Pada masa Paskah ini alangkah baiknya kita kembali menghayati kasih karunia yang mahal yang dikerjakan Allah untuk kita, yakni keselamatan kita. Supaya bisa menghayati kasih karunia yang mahal itu, saya mengajak kita merenungkan 3 hal penting dalam Markus 8:31-38 tentang mengapa kasih karunia itu mahal?

Pertama, karena Allah membayar mahal untuk kita. “Anak manusia harus menanggung banyak penderitaan dan ditolak oleh tua-tua, imam- imam kepala, dan ahli-ahli Taurat, lalu dibunuh dan bangkit sesudah tiga hari” (31). Harga keselamatan kita sangat mahal. Sebagai manusia berdosa kita tidak mungkin menyelamatkan diri dari penghakiman Allah sebab upah dosa adalah maut (Roma 3:23). Tempat kita manusia berdosa sebenarnya adalah kerajaan maut atau neraka. Namun, Allah penuh dengan rahmat, kasih-Nya besar, dilimpahkan-Nya kepada kita (Efesus 2:4). Lalu Dia mengutus Anak-Nya yang Tunggal turun ke dunia, mengambil rupa seorang hamba, menjadi sama dengan manusia, merendahkan diri-Nya dan taat sampai mati, bahkan sampai mati di kayu salib (Filipi 2:7-8). Yesus Kristus, Anak Allah, membayar dengan nyawa-Nya sendiri untuk keselamatan kita. Harga keselamatan kita adalah penderitaan dan kematian Yesus Kristus di kayu salib. Mahal? Ya, mahal sekali.

Kedua, karena harganya lebih berharga dibandingkan harta dunia ini. “Apa gunanya seseorang memperoleh seluruh dunia ini, tetapi ia kehilangan nyawanya. Karena apakah yang dapat diberikannya sebagai ganti nyawanya?” (36-37). Memperoleh seluruh dunia ini dapat diartikan melengkapi diri dengan benda-benda duniawi, menjadi kaya (Bolkestein, 1985). Kehilangan nyawa secara harfiah diartikan “menderita kerugian pada jiwanya”, yang dapat juga berarti “kehilangan hidup kekal atau keselamatan”. Jadi Yesus hendak mengatakan bahwa nilai keselamatan yang disediakan Allah tidak sebanding dengan seluruh isi dunia. Karena apa pun – termasuk harta benda seiisi dunia ini – tidak dapat membayar kehidupan kekal atau keselamatan itu. Sungguh keselamatan itu mahal bukan.
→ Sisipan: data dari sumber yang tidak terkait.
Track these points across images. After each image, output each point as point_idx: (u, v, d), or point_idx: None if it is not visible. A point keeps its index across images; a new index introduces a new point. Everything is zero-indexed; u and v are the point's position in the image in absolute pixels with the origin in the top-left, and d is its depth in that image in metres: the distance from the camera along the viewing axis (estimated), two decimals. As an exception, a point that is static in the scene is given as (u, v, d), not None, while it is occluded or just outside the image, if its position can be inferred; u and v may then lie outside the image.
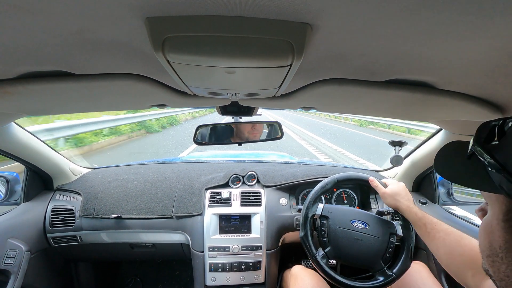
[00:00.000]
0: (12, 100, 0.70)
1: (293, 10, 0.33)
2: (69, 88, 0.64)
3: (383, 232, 1.04)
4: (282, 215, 1.36)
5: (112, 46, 0.45)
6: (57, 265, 1.46)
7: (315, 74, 0.60)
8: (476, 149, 0.38)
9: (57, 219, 1.35)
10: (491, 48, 0.39)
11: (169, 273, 1.96)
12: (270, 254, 1.31)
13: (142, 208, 1.37)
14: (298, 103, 0.88)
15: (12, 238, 1.19)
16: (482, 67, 0.47)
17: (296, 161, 1.89)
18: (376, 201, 1.48)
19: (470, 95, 0.63)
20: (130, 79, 0.61)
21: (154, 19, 0.35)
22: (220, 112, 1.03)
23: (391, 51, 0.45)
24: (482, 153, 0.37)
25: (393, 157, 1.26)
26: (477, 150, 0.38)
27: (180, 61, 0.43)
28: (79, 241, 1.38)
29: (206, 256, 1.28)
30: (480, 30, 0.34)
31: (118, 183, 1.46)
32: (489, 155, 0.36)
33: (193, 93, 0.73)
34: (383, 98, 0.70)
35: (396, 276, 0.98)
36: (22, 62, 0.51)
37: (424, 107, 0.76)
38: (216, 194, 1.40)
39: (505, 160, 0.34)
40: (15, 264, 1.15)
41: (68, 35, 0.40)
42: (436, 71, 0.53)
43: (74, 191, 1.43)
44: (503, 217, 0.36)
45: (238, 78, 0.54)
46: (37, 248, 1.29)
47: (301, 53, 0.41)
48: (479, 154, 0.37)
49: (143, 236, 1.39)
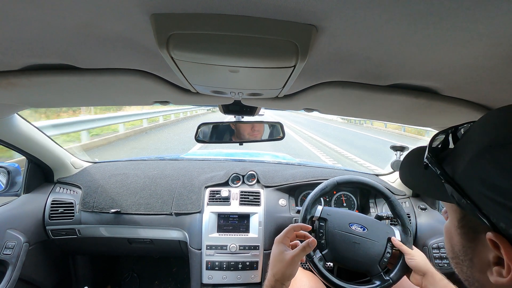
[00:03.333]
0: (16, 92, 0.70)
1: (298, 11, 0.33)
2: (73, 82, 0.64)
3: (382, 236, 1.04)
4: (280, 216, 1.36)
5: (117, 42, 0.45)
6: (55, 258, 1.47)
7: (318, 76, 0.60)
8: (429, 159, 0.40)
9: (57, 211, 1.35)
10: (496, 55, 0.39)
11: (166, 269, 1.96)
12: (268, 254, 1.31)
13: (141, 203, 1.38)
14: (301, 105, 0.88)
15: (11, 229, 1.19)
16: (487, 74, 0.47)
17: (297, 162, 1.89)
18: (376, 205, 1.48)
19: (474, 102, 0.63)
20: (134, 75, 0.61)
21: (159, 16, 0.35)
22: (223, 110, 1.03)
23: (396, 56, 0.44)
24: (434, 164, 0.38)
25: (394, 161, 1.26)
26: (430, 161, 0.39)
27: (185, 59, 0.43)
28: (77, 234, 1.38)
29: (203, 254, 1.28)
30: (485, 37, 0.34)
31: (118, 178, 1.46)
32: (439, 166, 0.37)
33: (196, 91, 0.73)
34: (387, 102, 0.70)
35: (393, 281, 0.98)
36: (27, 54, 0.51)
37: (427, 113, 0.75)
38: (216, 193, 1.40)
39: (453, 171, 0.36)
40: (13, 255, 1.15)
41: (73, 29, 0.40)
42: (440, 77, 0.53)
43: (74, 184, 1.44)
44: (458, 224, 0.38)
45: (241, 78, 0.54)
46: (36, 239, 1.30)
47: (305, 55, 0.40)
48: (431, 165, 0.39)
49: (141, 231, 1.39)
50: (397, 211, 1.09)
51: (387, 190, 1.14)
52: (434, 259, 1.21)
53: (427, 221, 1.35)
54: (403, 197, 1.48)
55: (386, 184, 1.53)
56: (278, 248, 0.71)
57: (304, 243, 0.69)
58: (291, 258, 0.67)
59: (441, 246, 1.23)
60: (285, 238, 0.75)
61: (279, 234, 0.76)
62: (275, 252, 0.71)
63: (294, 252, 0.68)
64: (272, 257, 0.72)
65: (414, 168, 0.46)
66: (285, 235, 0.75)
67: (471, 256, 0.36)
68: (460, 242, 0.38)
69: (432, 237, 1.27)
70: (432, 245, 1.24)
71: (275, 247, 0.72)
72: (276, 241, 0.74)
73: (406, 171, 0.49)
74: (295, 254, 0.68)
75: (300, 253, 0.68)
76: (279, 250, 0.70)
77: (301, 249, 0.68)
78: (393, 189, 1.49)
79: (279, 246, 0.72)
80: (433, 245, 1.24)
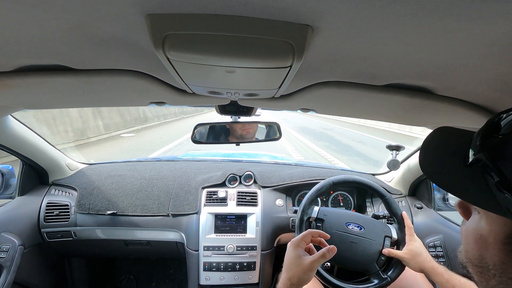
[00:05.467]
0: (10, 93, 0.69)
1: (294, 11, 0.33)
2: (68, 83, 0.63)
3: (378, 235, 1.05)
4: (278, 216, 1.36)
5: (112, 42, 0.45)
6: (50, 260, 1.45)
7: (315, 76, 0.60)
8: (482, 161, 0.32)
9: (52, 214, 1.34)
10: (490, 55, 0.39)
11: (163, 271, 1.95)
12: (265, 254, 1.31)
13: (138, 205, 1.37)
14: (297, 105, 0.88)
15: (6, 232, 1.18)
16: (481, 74, 0.47)
17: (293, 162, 1.89)
18: (372, 205, 1.49)
19: (469, 102, 0.63)
20: (129, 76, 0.61)
21: (155, 16, 0.35)
22: (219, 111, 1.03)
23: (392, 56, 0.45)
24: (490, 168, 0.30)
25: (390, 161, 1.27)
26: (484, 163, 0.31)
27: (180, 59, 0.43)
28: (73, 236, 1.37)
29: (200, 255, 1.27)
30: (479, 37, 0.35)
31: (114, 179, 1.45)
32: (498, 172, 0.30)
33: (192, 92, 0.73)
34: (382, 102, 0.70)
35: (391, 279, 0.98)
36: (21, 55, 0.51)
37: (422, 112, 0.76)
38: (213, 193, 1.40)
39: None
40: (8, 258, 1.14)
41: (68, 29, 0.39)
42: (435, 77, 0.53)
43: (69, 186, 1.42)
44: (505, 240, 0.32)
45: (237, 78, 0.54)
46: (31, 242, 1.28)
47: (301, 55, 0.41)
48: (485, 169, 0.31)
49: (138, 233, 1.38)
50: (393, 210, 1.09)
51: (383, 189, 1.15)
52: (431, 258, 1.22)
53: (423, 220, 1.36)
54: (399, 196, 1.49)
55: (382, 183, 1.54)
56: (295, 252, 0.68)
57: (325, 249, 0.67)
58: (309, 263, 0.65)
59: (437, 244, 1.24)
60: (302, 242, 0.71)
61: (295, 237, 0.73)
62: (292, 255, 0.68)
63: (313, 257, 0.66)
64: (288, 260, 0.69)
65: (445, 159, 0.37)
66: (302, 239, 0.71)
67: (511, 275, 0.32)
68: (500, 258, 0.33)
69: (429, 236, 1.28)
70: (428, 243, 1.25)
71: (291, 251, 0.69)
72: (292, 244, 0.71)
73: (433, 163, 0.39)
74: (314, 260, 0.65)
75: (319, 259, 0.66)
76: (296, 254, 0.68)
77: (320, 255, 0.66)
78: (389, 188, 1.50)
79: (296, 250, 0.68)
80: (429, 244, 1.25)
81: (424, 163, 0.39)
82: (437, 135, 0.41)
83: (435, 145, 0.40)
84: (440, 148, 0.39)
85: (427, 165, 0.39)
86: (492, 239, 0.33)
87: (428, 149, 0.40)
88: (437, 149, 0.40)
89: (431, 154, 0.40)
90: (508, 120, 0.32)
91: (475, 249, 0.36)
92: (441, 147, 0.39)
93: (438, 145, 0.40)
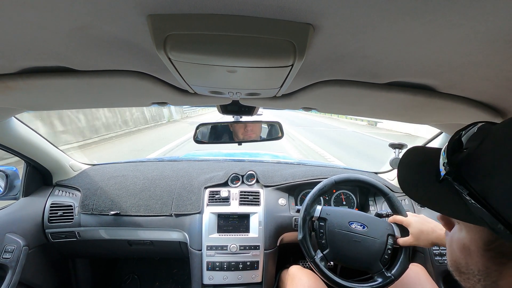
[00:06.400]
0: (13, 95, 0.70)
1: (295, 10, 0.33)
2: (70, 84, 0.64)
3: (382, 233, 1.04)
4: (280, 215, 1.36)
5: (114, 43, 0.45)
6: (55, 261, 1.46)
7: (316, 74, 0.60)
8: (451, 174, 0.34)
9: (56, 214, 1.35)
10: (492, 52, 0.39)
11: (166, 271, 1.96)
12: (268, 254, 1.31)
13: (141, 205, 1.37)
14: (299, 104, 0.88)
15: (10, 232, 1.19)
16: (483, 71, 0.47)
17: (296, 161, 1.89)
18: (375, 203, 1.48)
19: (471, 99, 0.63)
20: (131, 76, 0.61)
21: (156, 17, 0.35)
22: (221, 111, 1.03)
23: (393, 54, 0.44)
24: (459, 181, 0.33)
25: (392, 159, 1.26)
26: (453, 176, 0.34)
27: (182, 59, 0.43)
28: (77, 237, 1.38)
29: (204, 254, 1.28)
30: (481, 34, 0.34)
31: (117, 180, 1.46)
32: (466, 184, 0.32)
33: (194, 92, 0.73)
34: (384, 100, 0.70)
35: (394, 277, 0.98)
36: (23, 57, 0.51)
37: (424, 110, 0.76)
38: (215, 193, 1.40)
39: (485, 190, 0.31)
40: (13, 258, 1.15)
41: (70, 31, 0.40)
42: (437, 74, 0.53)
43: (73, 187, 1.43)
44: (484, 247, 0.34)
45: (239, 77, 0.54)
46: (35, 243, 1.29)
47: (303, 54, 0.41)
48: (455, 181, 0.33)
49: (141, 233, 1.39)
50: (396, 207, 1.09)
51: (386, 187, 1.14)
52: (434, 256, 1.21)
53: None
54: (402, 194, 1.49)
55: (385, 181, 1.53)
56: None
57: None
58: None
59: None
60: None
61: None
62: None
63: None
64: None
65: (420, 178, 0.40)
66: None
67: (495, 279, 0.34)
68: (484, 263, 0.34)
69: None
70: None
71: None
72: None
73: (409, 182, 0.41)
74: None
75: None
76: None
77: None
78: (392, 187, 1.49)
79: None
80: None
81: (402, 182, 0.42)
82: (410, 155, 0.44)
83: (410, 164, 0.43)
84: (414, 167, 0.42)
85: (405, 184, 0.42)
86: (474, 247, 0.35)
87: (403, 169, 0.43)
88: (412, 168, 0.42)
89: (407, 173, 0.43)
90: (468, 136, 0.35)
91: (460, 257, 0.38)
92: (414, 166, 0.42)
93: (412, 165, 0.43)
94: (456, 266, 0.39)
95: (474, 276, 0.36)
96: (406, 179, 0.42)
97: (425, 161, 0.41)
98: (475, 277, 0.36)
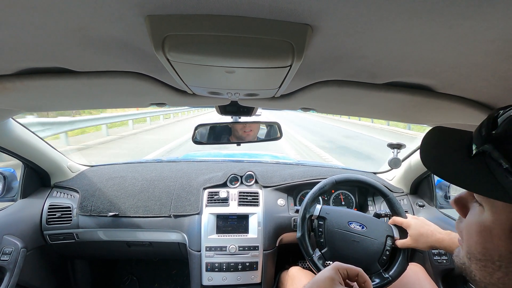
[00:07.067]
0: (10, 96, 0.70)
1: (293, 10, 0.33)
2: (68, 85, 0.63)
3: (380, 234, 1.05)
4: (279, 216, 1.36)
5: (112, 44, 0.45)
6: (53, 263, 1.46)
7: (315, 75, 0.60)
8: (489, 150, 0.33)
9: (54, 216, 1.34)
10: (490, 52, 0.39)
11: (165, 272, 1.95)
12: (267, 254, 1.31)
13: (139, 206, 1.37)
14: (298, 104, 0.88)
15: (8, 234, 1.18)
16: (481, 71, 0.47)
17: (295, 161, 1.89)
18: (374, 203, 1.48)
19: (469, 99, 0.63)
20: (129, 77, 0.61)
21: (154, 17, 0.35)
22: (220, 111, 1.03)
23: (391, 54, 0.45)
24: (497, 156, 0.32)
25: (391, 159, 1.26)
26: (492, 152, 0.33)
27: (180, 60, 0.43)
28: (75, 238, 1.37)
29: (203, 255, 1.27)
30: (479, 34, 0.35)
31: (115, 181, 1.45)
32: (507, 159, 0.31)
33: (192, 92, 0.73)
34: (383, 100, 0.70)
35: (392, 278, 0.98)
36: (21, 58, 0.51)
37: (423, 110, 0.76)
38: (214, 194, 1.40)
39: None
40: (11, 260, 1.14)
41: (67, 32, 0.39)
42: (435, 75, 0.53)
43: (71, 188, 1.43)
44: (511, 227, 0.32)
45: (237, 78, 0.54)
46: (33, 245, 1.29)
47: (301, 54, 0.41)
48: (493, 157, 0.32)
49: (140, 234, 1.39)
50: (395, 209, 1.09)
51: (385, 188, 1.14)
52: (433, 255, 1.22)
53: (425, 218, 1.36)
54: (401, 194, 1.49)
55: (384, 182, 1.54)
56: (334, 277, 0.61)
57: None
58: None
59: None
60: (345, 271, 0.64)
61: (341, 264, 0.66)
62: (328, 276, 0.61)
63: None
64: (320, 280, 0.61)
65: (449, 154, 0.38)
66: (347, 269, 0.64)
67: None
68: (508, 248, 0.33)
69: None
70: None
71: (330, 273, 0.62)
72: (334, 267, 0.63)
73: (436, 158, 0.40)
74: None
75: None
76: (333, 277, 0.61)
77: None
78: (391, 187, 1.50)
79: (335, 276, 0.61)
80: None
81: (427, 161, 0.40)
82: (435, 134, 0.43)
83: (435, 142, 0.42)
84: (441, 145, 0.40)
85: (431, 162, 0.40)
86: (497, 229, 0.34)
87: (428, 147, 0.42)
88: (438, 146, 0.41)
89: (432, 152, 0.41)
90: (506, 116, 0.34)
91: (478, 242, 0.36)
92: (441, 144, 0.41)
93: (438, 143, 0.41)
94: (472, 253, 0.38)
95: (493, 263, 0.34)
96: (432, 156, 0.40)
97: (452, 138, 0.40)
98: (494, 263, 0.34)
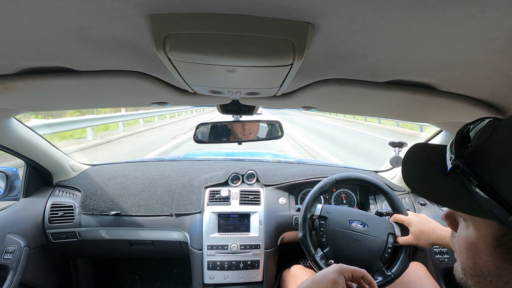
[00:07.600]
0: (13, 96, 0.70)
1: (294, 9, 0.33)
2: (70, 85, 0.64)
3: (382, 232, 1.05)
4: (281, 215, 1.37)
5: (113, 43, 0.45)
6: (55, 261, 1.46)
7: (316, 74, 0.60)
8: (460, 167, 0.33)
9: (56, 215, 1.35)
10: (492, 50, 0.39)
11: (167, 270, 1.96)
12: (269, 253, 1.31)
13: (141, 205, 1.38)
14: (299, 103, 0.88)
15: (11, 233, 1.19)
16: (483, 69, 0.47)
17: (296, 160, 1.89)
18: (375, 202, 1.48)
19: (471, 97, 0.63)
20: (131, 77, 0.61)
21: (155, 17, 0.35)
22: (221, 110, 1.03)
23: (393, 52, 0.44)
24: (468, 173, 0.32)
25: (393, 158, 1.26)
26: (462, 169, 0.33)
27: (182, 59, 0.43)
28: (78, 237, 1.38)
29: (204, 254, 1.28)
30: (481, 33, 0.34)
31: (117, 180, 1.46)
32: (476, 176, 0.31)
33: (193, 91, 0.73)
34: (384, 98, 0.70)
35: (394, 276, 0.98)
36: (23, 58, 0.51)
37: (424, 109, 0.76)
38: (216, 193, 1.40)
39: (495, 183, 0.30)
40: (14, 259, 1.15)
41: (69, 31, 0.40)
42: (437, 73, 0.53)
43: (73, 187, 1.43)
44: (494, 243, 0.33)
45: (239, 77, 0.54)
46: (36, 243, 1.29)
47: (302, 53, 0.40)
48: (463, 174, 0.33)
49: (142, 233, 1.39)
50: (396, 206, 1.09)
51: (386, 186, 1.14)
52: (435, 254, 1.22)
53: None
54: (403, 193, 1.49)
55: (385, 180, 1.53)
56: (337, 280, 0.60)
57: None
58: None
59: None
60: (349, 273, 0.64)
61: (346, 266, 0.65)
62: (331, 279, 0.60)
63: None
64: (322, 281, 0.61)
65: (427, 172, 0.39)
66: (352, 272, 0.64)
67: (507, 279, 0.32)
68: (494, 262, 0.33)
69: None
70: None
71: (334, 275, 0.61)
72: (339, 270, 0.63)
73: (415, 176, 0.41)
74: None
75: None
76: (334, 281, 0.60)
77: None
78: (392, 185, 1.49)
79: (339, 279, 0.61)
80: None
81: (407, 178, 0.41)
82: (415, 151, 0.44)
83: (414, 160, 0.43)
84: (419, 163, 0.42)
85: (411, 179, 0.41)
86: (482, 244, 0.34)
87: (408, 165, 0.43)
88: (417, 164, 0.42)
89: (412, 169, 0.42)
90: (476, 130, 0.36)
91: (468, 258, 0.37)
92: (419, 162, 0.42)
93: (417, 161, 0.42)
94: (465, 269, 0.38)
95: (484, 278, 0.34)
96: (412, 175, 0.42)
97: (430, 156, 0.40)
98: (486, 279, 0.34)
Karena itu alangkah bodohnya seseorang ‘melepaskan’ Kristus demi jabatan, wanita cantik, pria ganteng, dan harta benda yang berlimpah.

Ketiga, karena pemilik keselamatan (kasih karunia yang mahal) itu harus bayar harga dengan mahal juga. “Setiap orang yang mau mengikut Aku, ia harus menyangkal dirinya, memikul salibnya dan mengikut aku.” (ay. 34-35). Tuntutan utama bagi pemilik keselamatan, yakni murid Kristus, ialah keputusan untuk menyangkal diri. Menyangkal diri adalah kebalikan dari mempertahankan diri, yakni kesediaan untuk menanggalkan hak dan berkorban. Tentu ini tidak ada kaitan dengan penyangkalan diri menurut paham Buddhisme, tetapi lebih ke arah mempersembahkan hidup ini demi kehendak Yesus dan Kerajaan Allah. Mempersembahkan pikiran, waktu, tenaga, uang, dalam semangat berkorban –bukan karena kelebihan atau sisa-sisa– adalah bagian dari menyangkal diri. Yang kedua adalah memikul salibnya. Salib adalah lambang penderitaan dan kehinaan. Setiap murid Kristus harus siap menderita dan terhina karena Kristus. Ya, sebagaimana Kristus membayar mahal untuk keselamatan itu, murid Kristus pemilik keselamatan itu pun harus siap sedia membayar mahal untuk itu. Di balik perkataan ini, sebenarnya Yesus hendak mengatakan, siap sedia mati untuk-Ku.

Lalu hal terakhir yang diperintahkan Yesus adalah mengikut Dia dalam arti yang sesungguhnya, yaitu mengikut secara kontinu dan tetap. Dalam hal ini terutama adalah menyesuaikan kehendak kita dengan kehendak dan perintah Yesus karena Dia adalah Allah dan Juruselamat kita. Yesus menjadi pemimpin dan pengarah hidup kita, bukan diri kita lagi. Tidak mudah, tetapi pemilik kasih karunia yang mahal harus sampai pada hidup seperti itu.

Di manakah posisi kita para siswa, mahasiswa, dan alumni Kristen saat ini? Apakah seperti disinyalir Bonhoeffer sebagai Kristen yang menghidupi cheap grace ? Semoga tidak. Semoga kita semua menghidupi costly grace (kasih karunia yang mahal) karena kita mengerti dan memahami bahwa keselamatan itu memang kasih karunia yang mahal sebagaimana dinyatakan Firman Tuhan yang kita renungkan.